Medication errors can happen and are a result of various factors, says Group Health pharmacist Diane Schultz, medication safety manager. Systems are in place at Group Health pharmacies to minimize mistakes, but many medication mishaps occur outside of the pharmacy. We recently asked Schultz to troubleshoot some common medication issues.
I'm taking five different medications and can't remember when I'm supposed to take which ones.
This is a common dilemma for people who take multiple medications. One solution is to place all of your medications for the week in a medication box that has separate sections for different times of the day and days of the week. Look for these boxes at Group Health pharmacies and community drugstores. Some people prefer to ask a family member or caregiver to prepare their medication boxes to ensure correct placement of the pills.
I don't feel bad so why should I take this pill?
There is usually not an immediate payoff when you take a pill — you don't feel healthier. This is especially true for silent conditions like high blood pressure or cholesterol. With some medications, such as antidepressants, it can take weeks or months for patients to feel the benefit. The best solution is for patients to understand the purpose and benefit of each prescription. If you're unsure, ask your doctor or pharmacist to explain.
I'm short on money so I'm going to make my medication last longer by splitting each pill in half or taking every other dose.
With this economy, people are not filling their prescriptions as often or they're not taking their pills as directed. As a result, they may not get the full benefit of their medicines and a negative cycle can be set in motion. Patients may hesitate to tell their doctor that they're not taking medications as directed, which means doctors give medical advice based on the wrong drug doses. If lab tests are done, the results may lead the doctor to increase the dose. The patient then takes the higher dose and gets too much of the drug, which can have harmful consequences.
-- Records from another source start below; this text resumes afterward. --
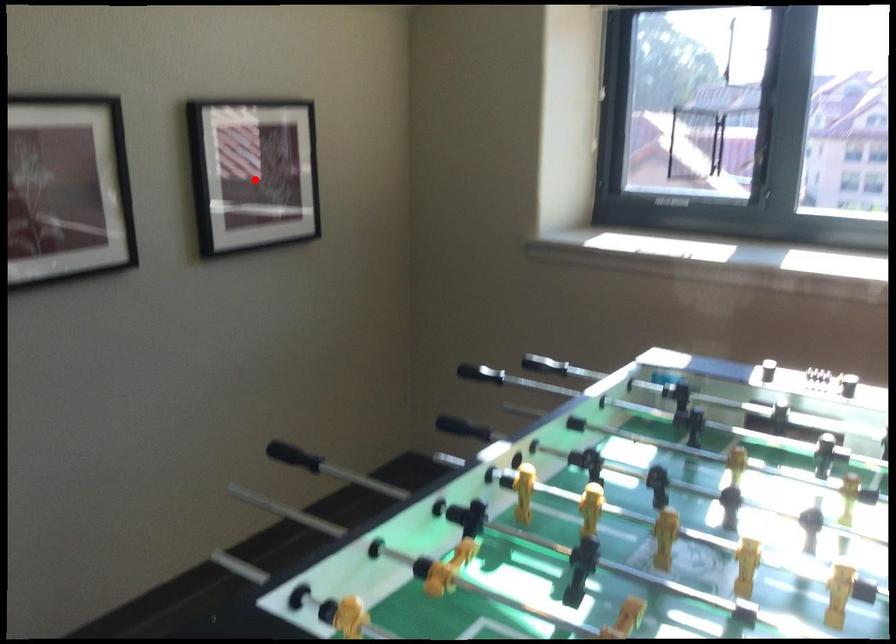
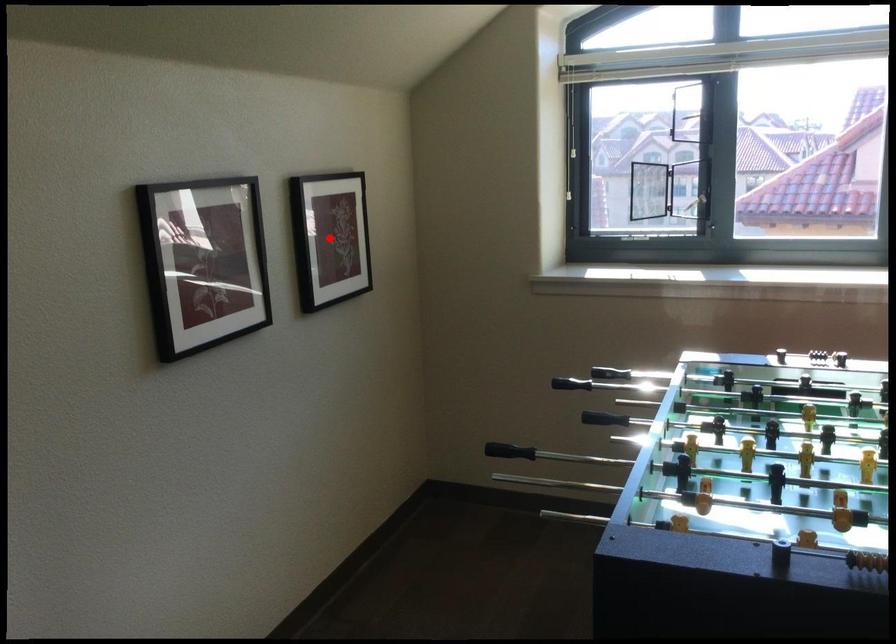
I am providing you with two images of the same scene from different viewpoints. A red point is marked on the first image and another point is marked on the second image. Does the point marked in image1 correspond to the same location as the one in image2?

Yes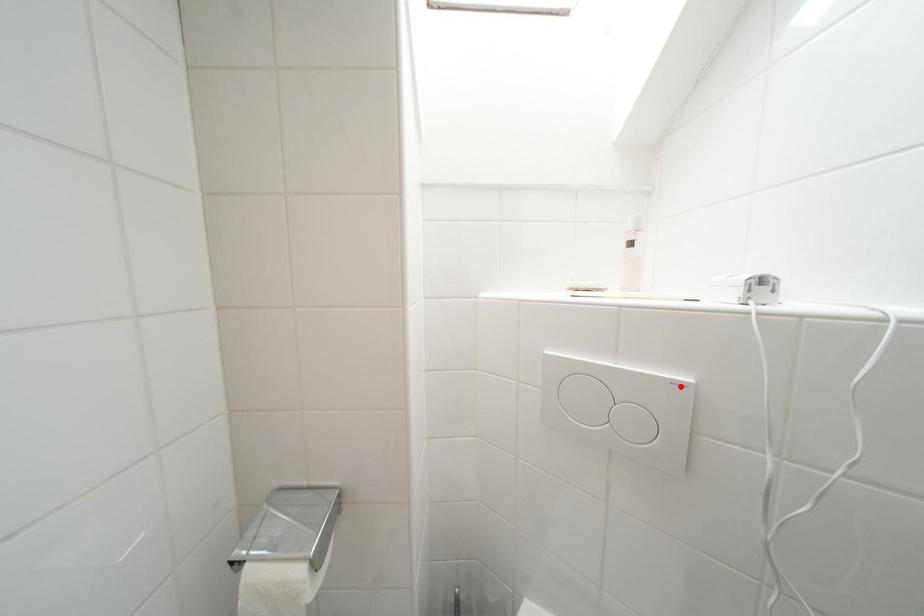
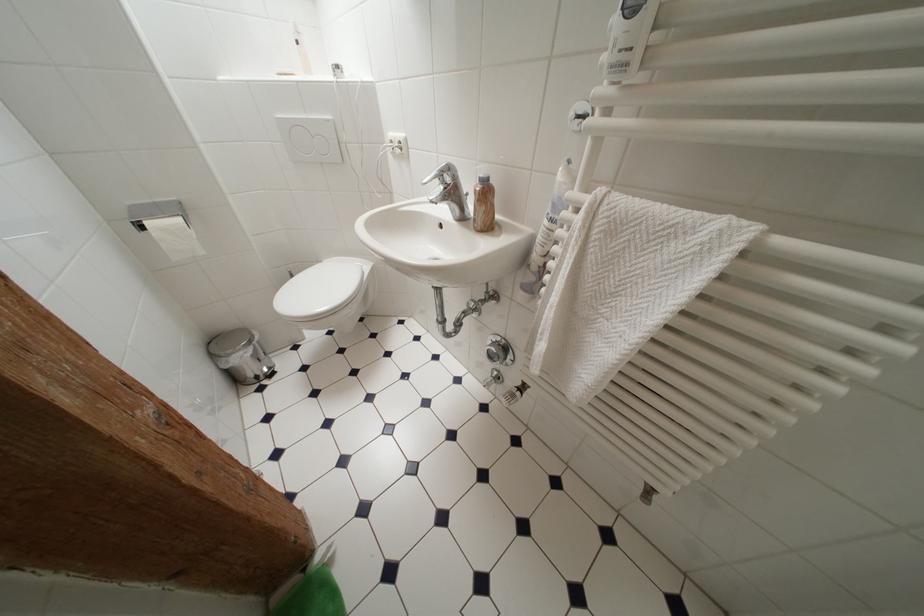
In the second image, find the point that corresponds to the highlighted location in the first image.

(333, 124)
The bottom line: Always tell your doctor the truth about how you are taking your medicines.
I often take aspirin for a variety of things but I don't feel that it's necessary to mention this to my doctor.
It's important to tell your doctor about all medications and supplements you are taking. Non-prescription drugs, herbs, and supplements can interact with prescription medications, sometimes negatively. For example, aspirin and the herb ginkgo biloba can increase bleeding — a problem if the patient is taking a prescribed blood thinner like Coumadin or Plavix. It's safer to tell your doctor about everything you're taking, even if it seems unlikely it could interact with a prescription medication.